(Saved data entries)
__________________________________________________

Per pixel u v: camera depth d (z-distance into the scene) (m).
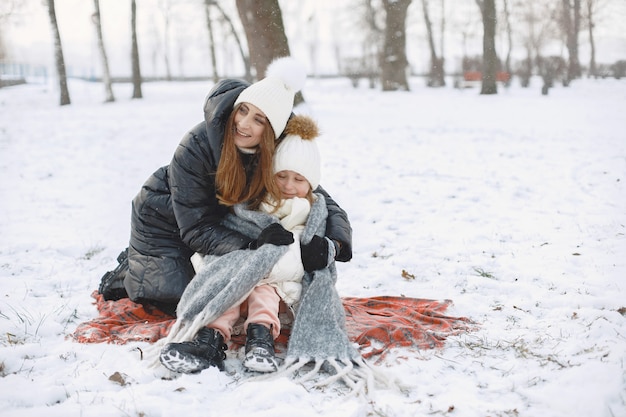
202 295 3.53
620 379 2.99
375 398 3.02
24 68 47.94
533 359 3.39
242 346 3.70
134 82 27.98
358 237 6.60
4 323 3.98
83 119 18.91
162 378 3.24
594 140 12.91
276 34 15.45
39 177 10.47
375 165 10.68
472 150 12.08
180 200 3.81
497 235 6.35
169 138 14.72
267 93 3.65
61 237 6.80
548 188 8.59
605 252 5.51
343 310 3.77
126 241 6.71
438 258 5.70
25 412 2.79
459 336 3.81
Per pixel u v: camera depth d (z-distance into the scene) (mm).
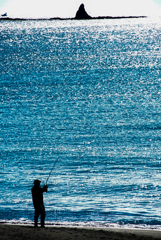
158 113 150625
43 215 45656
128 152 100188
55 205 63594
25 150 104375
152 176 80375
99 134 120875
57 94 199625
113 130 125812
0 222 53969
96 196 68312
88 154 99125
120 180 77875
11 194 70250
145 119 140625
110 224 53938
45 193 70375
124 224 54250
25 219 56594
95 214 59000
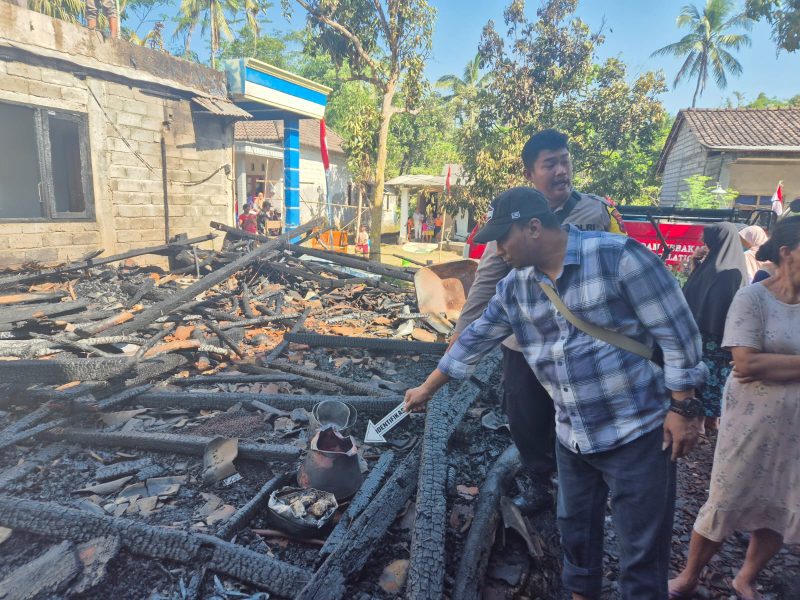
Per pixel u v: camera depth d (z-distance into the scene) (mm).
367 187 29125
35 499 2857
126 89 8836
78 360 3971
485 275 2732
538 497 3014
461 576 2338
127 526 2502
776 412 2146
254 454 3248
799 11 12172
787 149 15875
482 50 17625
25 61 7352
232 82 11391
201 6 30188
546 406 2826
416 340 6047
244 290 7379
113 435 3404
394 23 16328
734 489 2254
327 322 6680
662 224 8625
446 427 3381
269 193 21859
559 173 2684
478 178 16609
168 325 5645
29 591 2182
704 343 3574
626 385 1820
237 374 4734
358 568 2338
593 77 18766
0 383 3840
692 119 19047
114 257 8078
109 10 9250
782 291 2146
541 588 2453
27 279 6809
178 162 9969
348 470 2848
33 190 9844
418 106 17688
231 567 2348
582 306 1795
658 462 1816
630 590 1890
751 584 2482
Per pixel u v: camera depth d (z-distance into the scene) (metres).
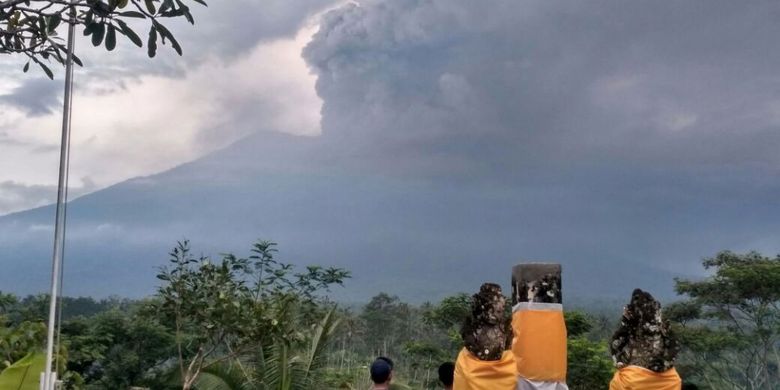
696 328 28.69
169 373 14.01
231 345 11.48
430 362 24.61
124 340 23.58
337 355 20.25
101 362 23.06
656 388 4.01
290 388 12.73
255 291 11.63
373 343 35.22
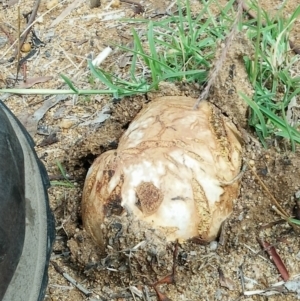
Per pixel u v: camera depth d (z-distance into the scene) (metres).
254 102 0.51
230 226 0.48
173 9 0.72
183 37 0.61
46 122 0.62
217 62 0.49
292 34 0.67
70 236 0.50
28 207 0.41
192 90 0.55
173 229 0.45
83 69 0.67
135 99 0.55
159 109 0.49
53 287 0.50
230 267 0.49
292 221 0.50
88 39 0.71
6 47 0.72
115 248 0.46
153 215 0.44
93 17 0.74
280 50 0.59
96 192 0.46
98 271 0.48
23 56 0.70
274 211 0.51
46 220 0.44
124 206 0.45
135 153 0.45
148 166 0.45
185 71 0.56
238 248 0.49
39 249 0.42
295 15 0.59
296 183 0.51
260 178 0.51
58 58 0.69
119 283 0.48
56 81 0.67
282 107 0.53
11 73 0.69
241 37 0.53
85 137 0.56
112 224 0.45
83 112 0.62
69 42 0.71
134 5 0.75
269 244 0.50
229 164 0.47
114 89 0.56
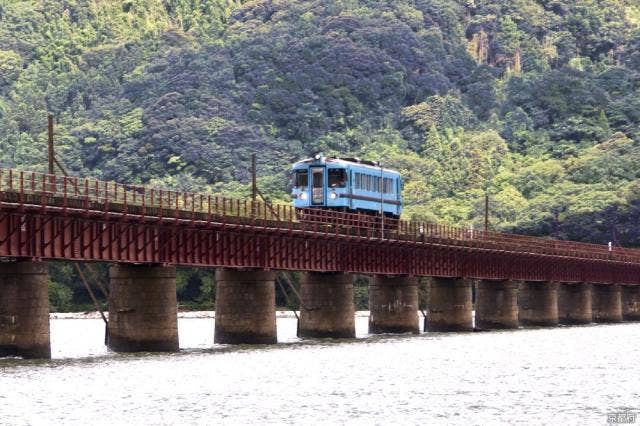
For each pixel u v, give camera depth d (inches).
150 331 6127.0
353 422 4360.2
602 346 7588.6
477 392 5172.2
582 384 5492.1
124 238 5821.9
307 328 7539.4
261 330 6865.2
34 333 5418.3
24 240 5319.9
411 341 7564.0
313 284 7534.5
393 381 5467.5
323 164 7815.0
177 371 5511.8
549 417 4530.0
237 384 5206.7
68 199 5467.5
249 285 6830.7
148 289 6117.1
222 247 6446.9
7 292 5413.4
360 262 7642.7
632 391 5265.8
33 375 5132.9
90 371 5393.7
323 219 7726.4
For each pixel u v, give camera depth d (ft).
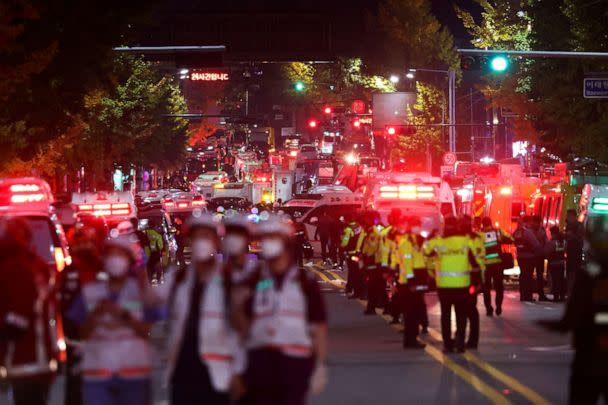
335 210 410.52
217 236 76.13
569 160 436.35
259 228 74.64
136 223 224.12
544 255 240.12
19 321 80.33
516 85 467.11
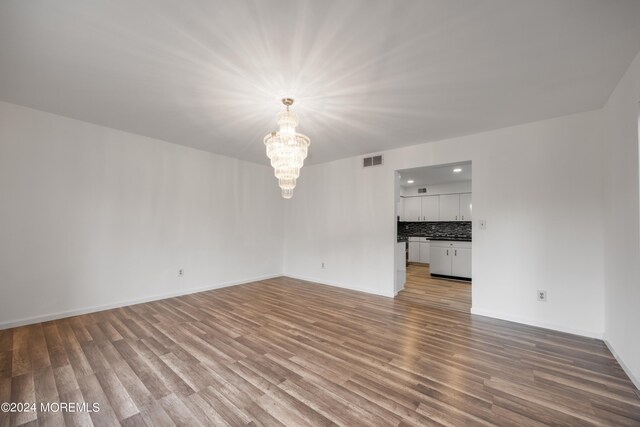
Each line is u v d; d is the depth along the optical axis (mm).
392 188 4285
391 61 1986
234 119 3127
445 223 7695
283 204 5898
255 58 1962
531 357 2334
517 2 1453
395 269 4289
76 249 3262
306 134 3578
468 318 3285
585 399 1776
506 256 3252
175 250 4172
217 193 4723
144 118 3146
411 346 2529
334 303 3865
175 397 1769
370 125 3242
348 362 2232
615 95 2363
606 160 2625
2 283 2807
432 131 3441
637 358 1910
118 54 1942
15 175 2879
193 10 1526
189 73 2176
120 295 3609
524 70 2100
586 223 2811
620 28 1633
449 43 1787
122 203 3633
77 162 3268
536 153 3094
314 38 1747
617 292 2328
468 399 1772
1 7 1477
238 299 4035
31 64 2076
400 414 1633
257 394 1808
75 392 1806
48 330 2803
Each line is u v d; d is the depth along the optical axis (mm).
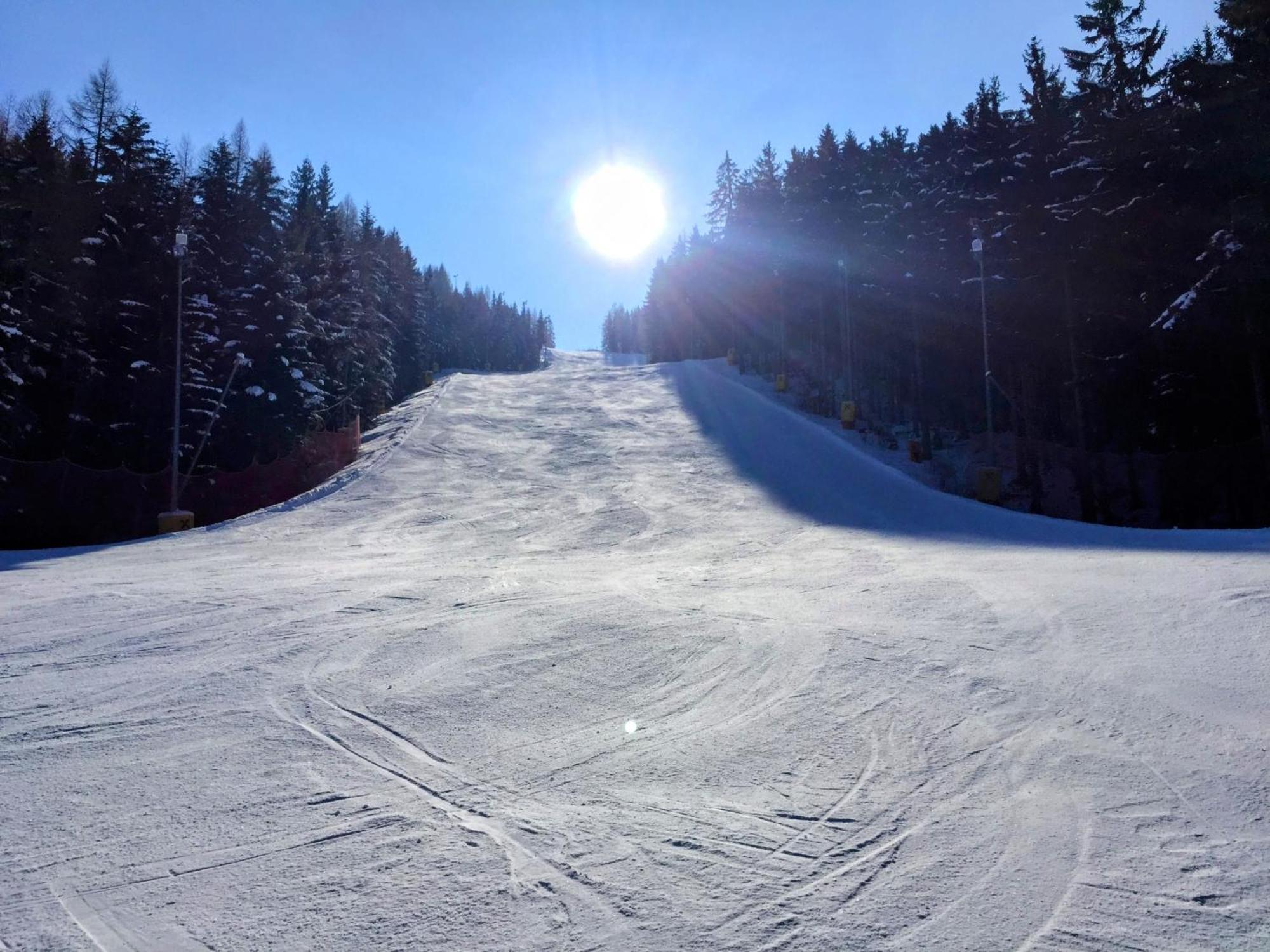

__________________________________________________

> Work to complete
What is needed is an exact copy of the lines from the beginning of the data through the line containing "662 224 8625", both included, without any pictures.

> Task solution
Per pixel u v: camera depth d (z-distance into the scene) (m).
202 295 3.53
620 379 2.99
375 398 3.02
24 68 47.94
533 359 3.39
242 346 3.70
134 82 27.98
358 237 6.60
4 323 3.98
83 119 18.91
162 378 3.24
594 140 12.91
276 34 15.45
39 177 10.47
375 165 10.68
472 150 12.08
180 200 3.81
497 235 6.35
169 138 14.72
267 93 3.65
61 237 6.80
548 188 8.59
605 252 5.51
343 310 3.77
126 241 6.71
438 258 5.70
25 412 2.79
459 336 3.81
Per pixel u v: camera depth d (z-distance into the scene) (mm).
158 113 150625
43 215 45656
128 152 100188
55 205 63594
25 150 104375
152 176 80375
99 134 120875
57 94 199625
113 130 125812
0 222 53969
96 196 68312
88 154 99125
120 180 77875
11 194 70250
145 119 140625
110 224 53938
45 193 70375
124 224 54250
25 219 56594
95 214 59000
Per pixel u v: camera depth d (z-distance into the scene) (mm).
367 187 29125
35 499 2857
126 89 8836
78 360 3971
485 275 2732
538 497 3014
461 576 2338
127 526 2502
776 412 2146
254 454 3248
799 11 12172
787 149 15875
482 50 17625
25 61 7352
232 82 11391
201 6 30188
546 406 2826
416 340 6047
244 290 7379
113 435 3404
394 23 16328
734 489 2254
327 322 6680
662 224 8625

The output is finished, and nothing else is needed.